I noticed as I approached the end of the book I just finished that I’d bee using a Pope Pius X prayer card as a bookmark. My first reaction was a mild amusement which immediately morphed into gratitude that I should even have a Pius X prayer card to use as a bookmark.
The source of the card, no doubt, was a pre-1955 Daily Missal I received from my sisters after my father passed away in January. I am the only one of my siblings to retain the Old Rite, perhaps because I was born in a less iconoclastic generation long after them. Again, deep gratitude for such a gift, the most treasured article my father left this world.
The book I marked is The Reactionary Mind: Why “Conservative” Isn’t Enough by Michael Warren Davis. I felt as if I were reading my own blog, only written by a much more talented writer. If there’s ever been a book that should be marked with a Pope Pius X prayer card, this is the one. (With the possible exception of a pre-1955 Daily Missal, that is.)
In The Reactionary Mind, Davis makes the case for a return to something akin to feudalism. Before you surf away, let me assure you Mr. Davis is not a crackpot or a loon. He is a distinguished Catholic writer and, as you’ll realize very early in your reading of the book, a profound and witty thinker. He knows his history, both past and present. Anyone who knows history knows the present isn’t working—by historical standards. My own farewell to the year 2021 tells you all you need to about my bearishness on America.
When studying the so-called Dark Ages in school, I learned that serfs worked only about half the days of the year. They could not be required to work on any holy day, and the Church’s calendar is full of holy days. In fact, our professor liked to remind us, serfs probably had it better than the vast majority of moderns.
Davis begins by confirming Dr. Manley’s lessons. He describes the life of the serf honestly, which is to say without the lies and myths invented by Enlightenment writers to vilify the Church and the monarchy. In Davis’s mind, the Middle Ages were a time of happiness for the lowest of men, the serfs, especially compared us moderns.
The pursuit of happiness was at the center of the medieval world-view. They understood (as every Christian does) that we cannot be happy without God—that God is our happiness. “Our hearts are restless, Lord, until they rest in thee,” as Saint Augustine said. There’s no better word for the condition of modern man: restless. He is oppressed by his own false freedom, tortured by his inflamed appetites, and humiliated by his own ignorance. The things that might make him truly happy—gratitude and simplicity, peace and quiet—are kept forever out of his reach.

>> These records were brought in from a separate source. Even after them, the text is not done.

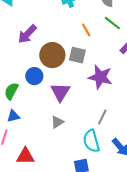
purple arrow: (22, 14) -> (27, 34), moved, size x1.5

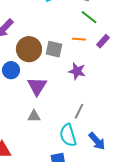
orange line: (86, 30) -> (79, 39), moved, turned -56
purple star: (100, 77) -> (77, 71), size x0.7
gray triangle: (57, 122) -> (34, 116), turned 32

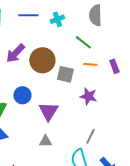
green line: (89, 17) -> (83, 42), moved
purple rectangle: (103, 41) -> (114, 66), turned -64
brown circle: (29, 49) -> (42, 60), moved

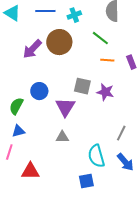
brown circle: (42, 60) -> (59, 42), moved
gray square: (65, 74) -> (82, 86), moved
gray line: (90, 136) -> (121, 133), moved

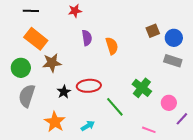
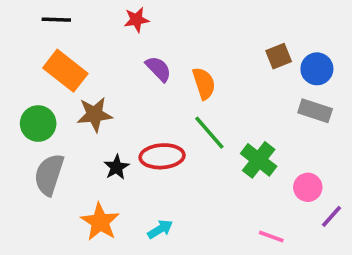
purple semicircle: (87, 38) -> (158, 69), turned -35
green line: (115, 107) -> (209, 133), moved

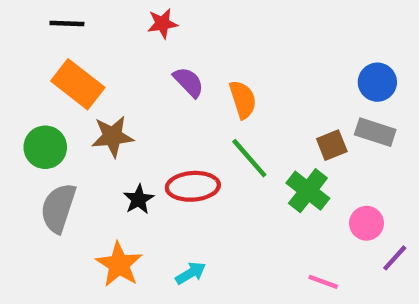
brown square: (279, 56) -> (332, 145), moved

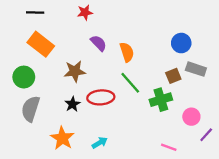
blue circle: (377, 82) -> (181, 43), moved
brown star: (113, 136) -> (75, 71), moved
green cross: (308, 191) -> (161, 100), turned 35

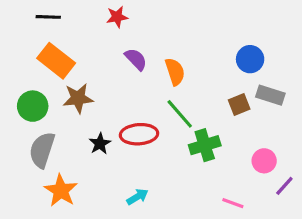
brown star: (75, 71) -> (78, 98), moved
green cross: (161, 100) -> (205, 145), moved
orange star: (62, 138) -> (61, 191), moved

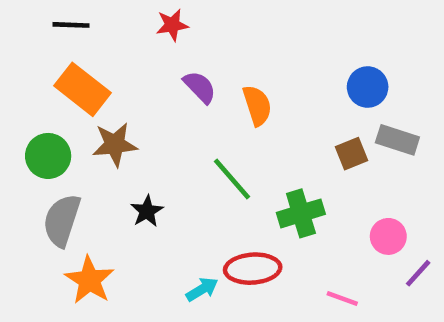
green line: (180, 114) -> (232, 179), moved
red ellipse: (139, 134) -> (253, 269), moved

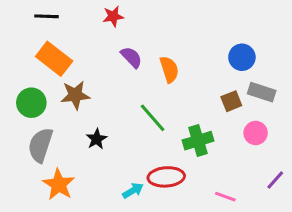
pink circle: (388, 236) -> (256, 133), moved

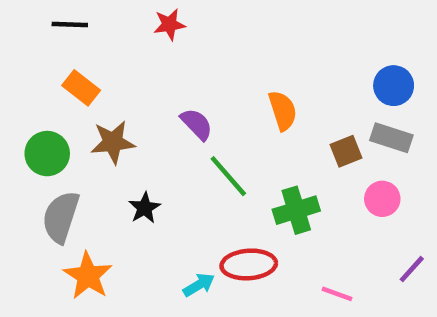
purple semicircle: (131, 57) -> (197, 124), moved
blue circle: (242, 57) -> (394, 86), moved
orange rectangle: (54, 59) -> (81, 88), size x0.7
orange semicircle: (169, 69) -> (283, 111), moved

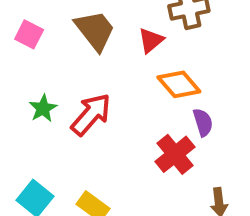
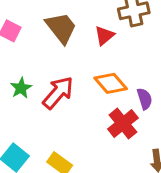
orange diamond: (179, 84) -> (111, 83), moved

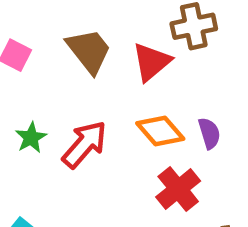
red triangle: (104, 36) -> (151, 62), size x1.4
purple semicircle: (145, 99) -> (209, 133), moved

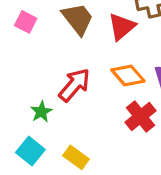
green star: (31, 138) -> (41, 112), moved

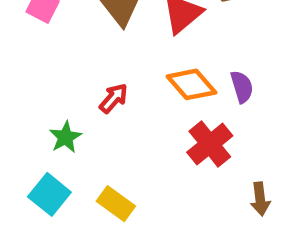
red arrow: (74, 85) -> (114, 98), size x0.6

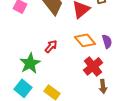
green star: (65, 137) -> (30, 63), size x1.5
brown arrow: (260, 199) -> (103, 86), moved

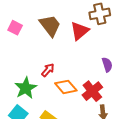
orange diamond: (85, 40) -> (66, 87), moved

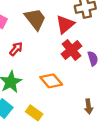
red arrow: (48, 70) -> (16, 49), moved
red cross: (92, 91) -> (71, 50), moved

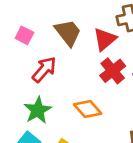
red arrow: (16, 49) -> (44, 69), size x1.5

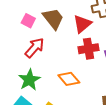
pink square: (24, 35) -> (28, 21), moved
red cross: (113, 71) -> (89, 49), turned 30

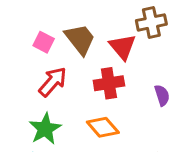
red triangle: (82, 24) -> (123, 47), turned -30
red cross: (89, 49) -> (109, 83), moved

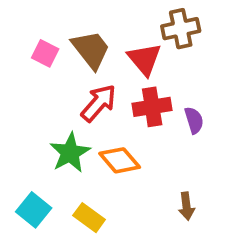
red arrow: (53, 82) -> (99, 103), moved
red cross: (109, 83) -> (152, 107), moved
green star: (45, 129) -> (70, 153), moved

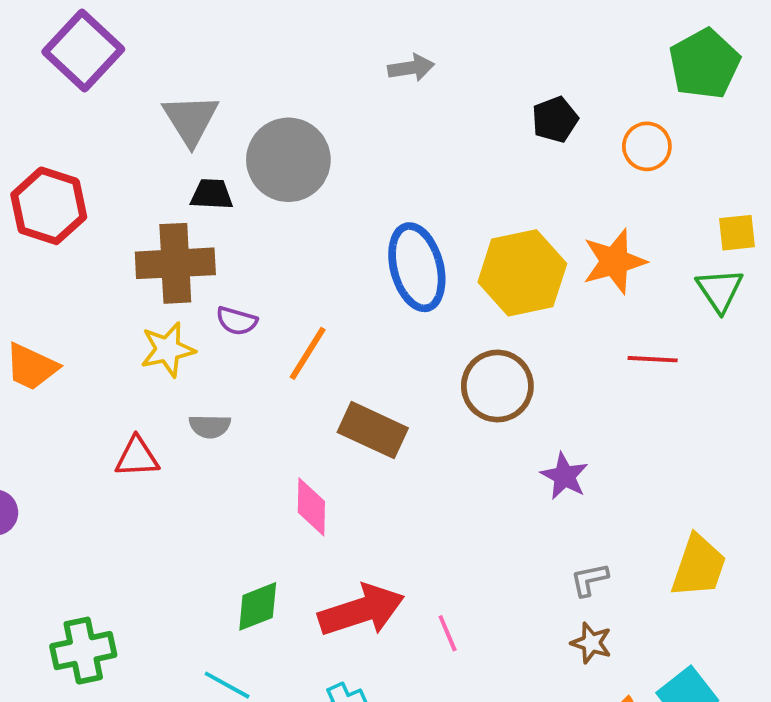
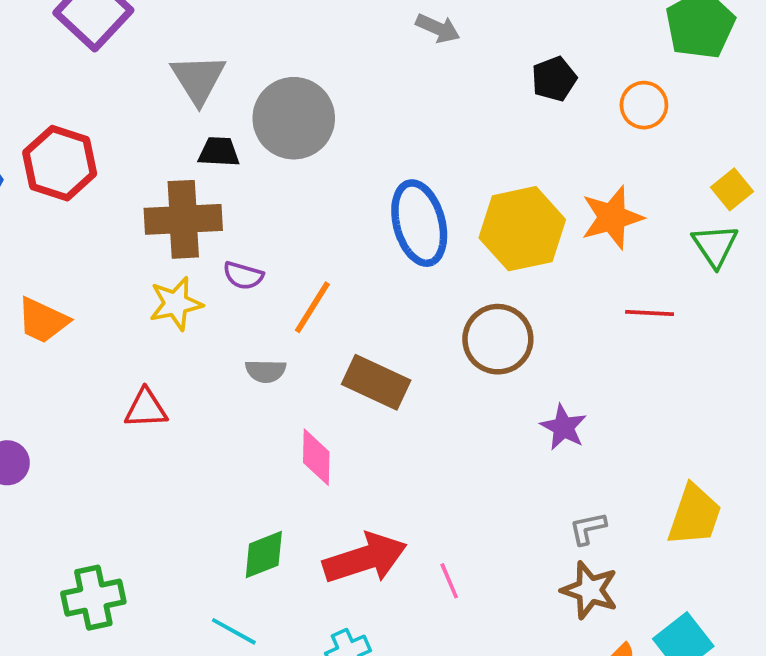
gray arrow: (411, 68) -> (438, 28), moved, turned 33
yellow square: (737, 233) -> (732, 189), turned -33
gray semicircle: (210, 426) -> (266, 371), moved
brown star: (591, 643) -> (590, 590), size x1.4

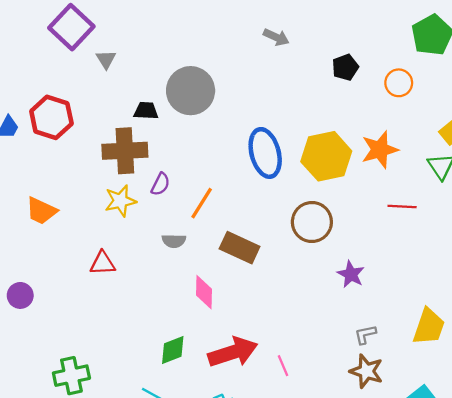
gray triangle: (198, 79) -> (106, 59), moved, size x0.6
purple semicircle: (243, 276) -> (160, 184), turned -80

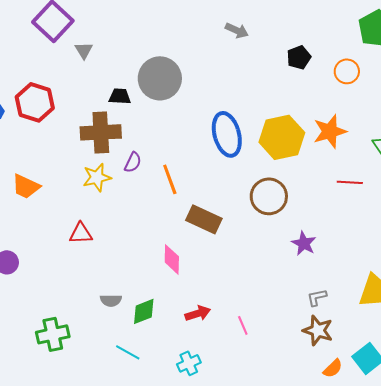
orange line: (202, 203) -> (170, 179), turned -52
gray semicircle: (174, 241) -> (111, 300), moved
red arrow: (233, 352) -> (198, 313), size x0.6

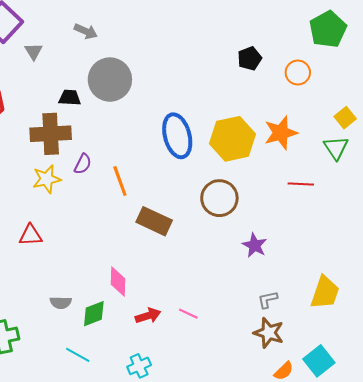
gray arrow: (237, 30) -> (86, 31), moved
pink diamond: (172, 259) -> (118, 282), moved
pink line: (243, 325) -> (188, 314), moved, turned -42

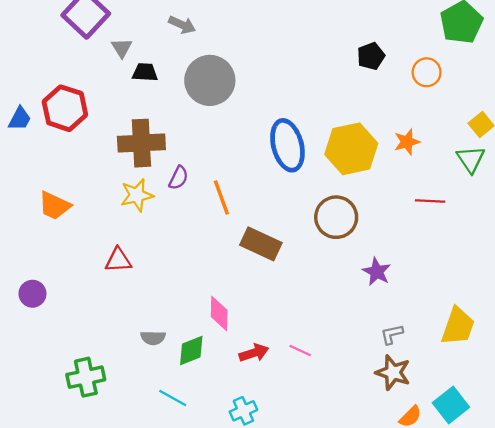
black trapezoid: (70, 98) -> (145, 72), moved
orange star: (281, 133) -> (407, 142), size x0.7

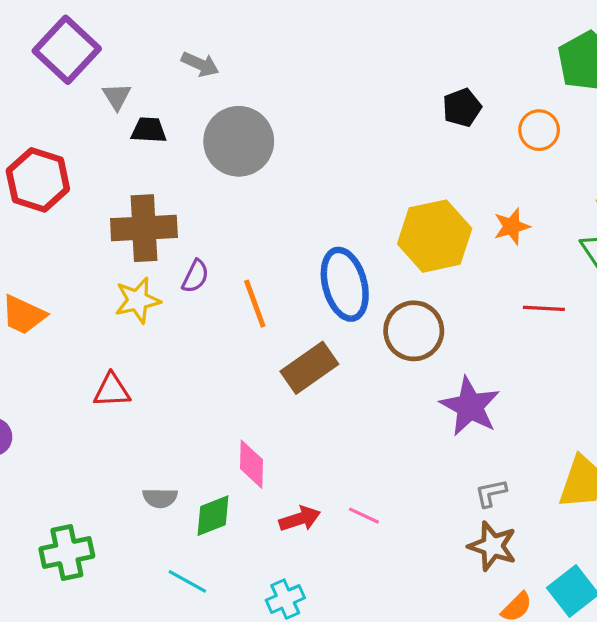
blue ellipse: (287, 145) -> (345, 284), moved
brown rectangle: (261, 244) -> (309, 368), turned -60
purple star: (377, 272) -> (470, 406), size x1.5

As a rules-for-living book, I couldn’t agree more. I often caught myself shouting out my endorsement of Davis’s critiques of modernism and salutes to antiquity. For example,
Feudalism—as an economic, political, religious, and cultural order—survived for so long because people believed in it; they believed in its values of faithfulness, service, charity, honor, duty, sacrifice, and, most of all, chivalry. They fell short of these values, they fought over them, but they always labored to restore them.
Some of Davis’s other rules for living delight me. “Also,” he tells us, “if you’re a man, get punched in the face at some point in your life.” And, “Speaking of violence, hunting is another great way to get outside and exercise your body and wit.”
In fact, the chapter titles, alone, should attract best-seller numbers of readers. Here are my favorites:
The Reactionary’s Code: Loyal and Joyful
Why Reactionaries Don’t “Follow the Science”
Why Reactionaries Don’t Worship Reason
Why a Reactionary Would Like to Abolish Politics
A Humane Economy: The View from Nazareth
The Strenuous Life
With chapters like these, each page is a surprising delight. I found myself putting the book down too often, only to share an inspiration with my wife or a friend. Still, I read the book in two sittings. I also found myself daydreaming about what what the book portends for my future and yours.